[PATCH] D78655: [HIP] Let lambda be host device by default

Yaxun Liu via Phabricator via cfe-commits cfe-commits at lists.llvm.org
Sat Apr 25 07:56:15 PDT 2020


yaxunl marked 2 inline comments as done.
yaxunl added inline comments.


================
Comment at: clang/test/CodeGenCUDA/lambda.cu:16-26
+template<class F>
+__global__ void g(F f) { f(); }
+
+template<class F>
+void h(F f) { g<<<1,1>>>(f); }
+
+__device__ int a;
----------------
tra wrote:
> yaxunl wrote:
> > tra wrote:
> > > The test example may not be doing what it's seemingly supposed to be doing:
> > > https://cppinsights.io/s/3a5c42ff
> > > 
> > > `h()` gets a temporary host-side object which keeps the reference to `a` and that reference will actually point to the host-side shadow of the actual device-side `a`. When you get to execute `g` it's `this` may not be very usable on device side and thus `f.operator()` will probably not work.
> > > 
> > > Alas, we currently have no diagnostics for that kind of error.
> > > 
> > > Change it to a non-capturing lambda, perhaps?
> > It works.
> > 
> > We need to think about this in device compilation. In device compilation, global variable is a device variable, the lambda is a device host function, therefore the lambda is accessing the real a, not the shadow.
> > 
> > In the host compilation, the lambda is not really called, therefore it is not emitted.
> > 
> > I will update the lit test with these checks.
> Clang manages to see through to the initializer of `a`, but I'm not sure how much we can rely on this.
> In general, `f.operator()` for a capturing lambda needs to access captured variables via `this` which points to a temporary objects created and passed to `g` by the host.

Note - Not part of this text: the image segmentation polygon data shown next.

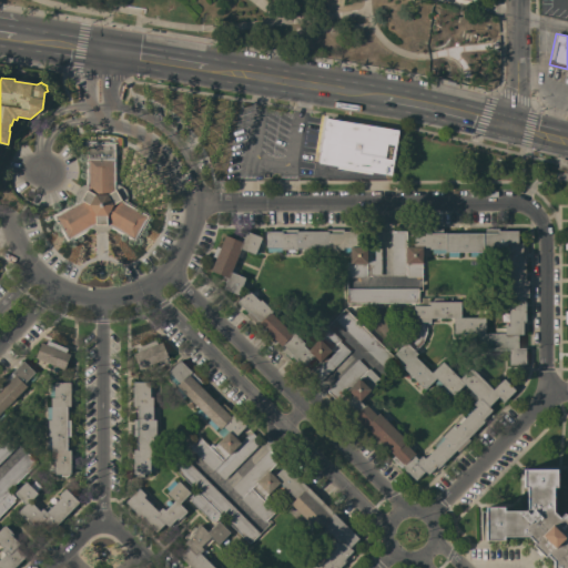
[(398,130),(391,175),(372,172),(371,174),(336,169),(337,166),(317,163),(325,118),(398,130)]
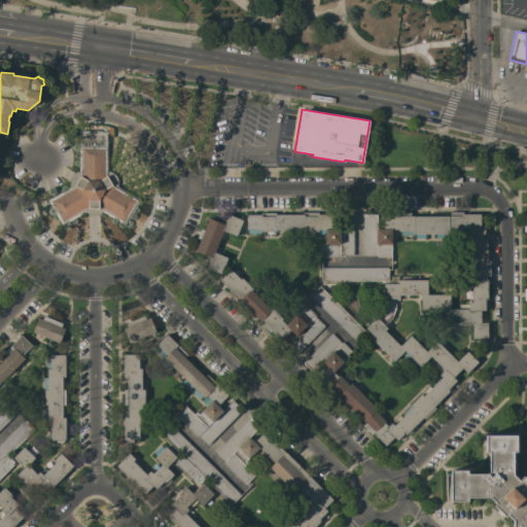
[(109,171),(113,174),(116,177),(117,178),(117,180),(117,182),(117,186),(139,200),(125,224),(102,212),(100,213),(98,214),(96,215),(93,215),(90,215),(88,214),(84,212),(62,224),(47,200),(69,186),(69,184),(69,181),(69,179),(70,177),(72,174),(74,172),(78,171),(78,132),(80,132),(80,130),(100,130),(100,132),(107,132),(108,171),(109,171)]
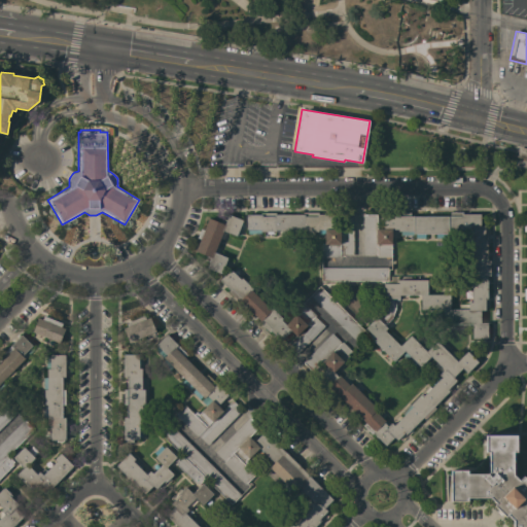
[(340,255),(340,257),(321,257),(321,244),(324,244),(324,230),(317,230),(317,231),(302,232),(302,230),(276,230),(276,232),(260,232),(260,234),(248,234),(248,230),(246,230),(246,214),(261,214),(261,212),(275,212),(275,214),(304,214),(304,212),(317,212),(317,214),(332,214),(332,229),(340,229),(340,215),(353,215),(353,255),(340,255)]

You can see it if you capture a local variable: https://godbolt.org/z/99389o
> 
> Anyways, it's an issue orthogonal to this patch. My concern is that tests are often used as an example of things that are OK to do, and capturing lambdas are a pretty big foot-shooting gun when used with CUDA. It's very easy to do wrong thing without compiler complaining about them.
> While accessing `a` does work, it appears to do so by accident, rather than by design. 
> 
> I'm fairly confident that I can hide the initializer with sufficiently complicated code, force clang to access `a` via `this` and make everything fail at runtime. IMO, what we have here is a 'happens to work' situation. I do not want to call it 'guaranteed to work' without making sure that it always does.
> 
> In order to demonstrate that lambda is host/device, you do not need it to be a capturing lambda. You can make it call an overloaded function with host and device variants and verify that the lambda works on host and device sides.
> 
> 
I added one more test, where a lambda function calls a template function which is overloaded with a host version and a device version. The lambda is called in both host function and in kernel. Test shows correct version of template function are emitted in host and device compilation.

I think it is not a surprise that the lambda function is able to resolve the host/device-ness of the callee correctly. We are doing resolution in a host device function and the two candidates are same-side vs wrong-side.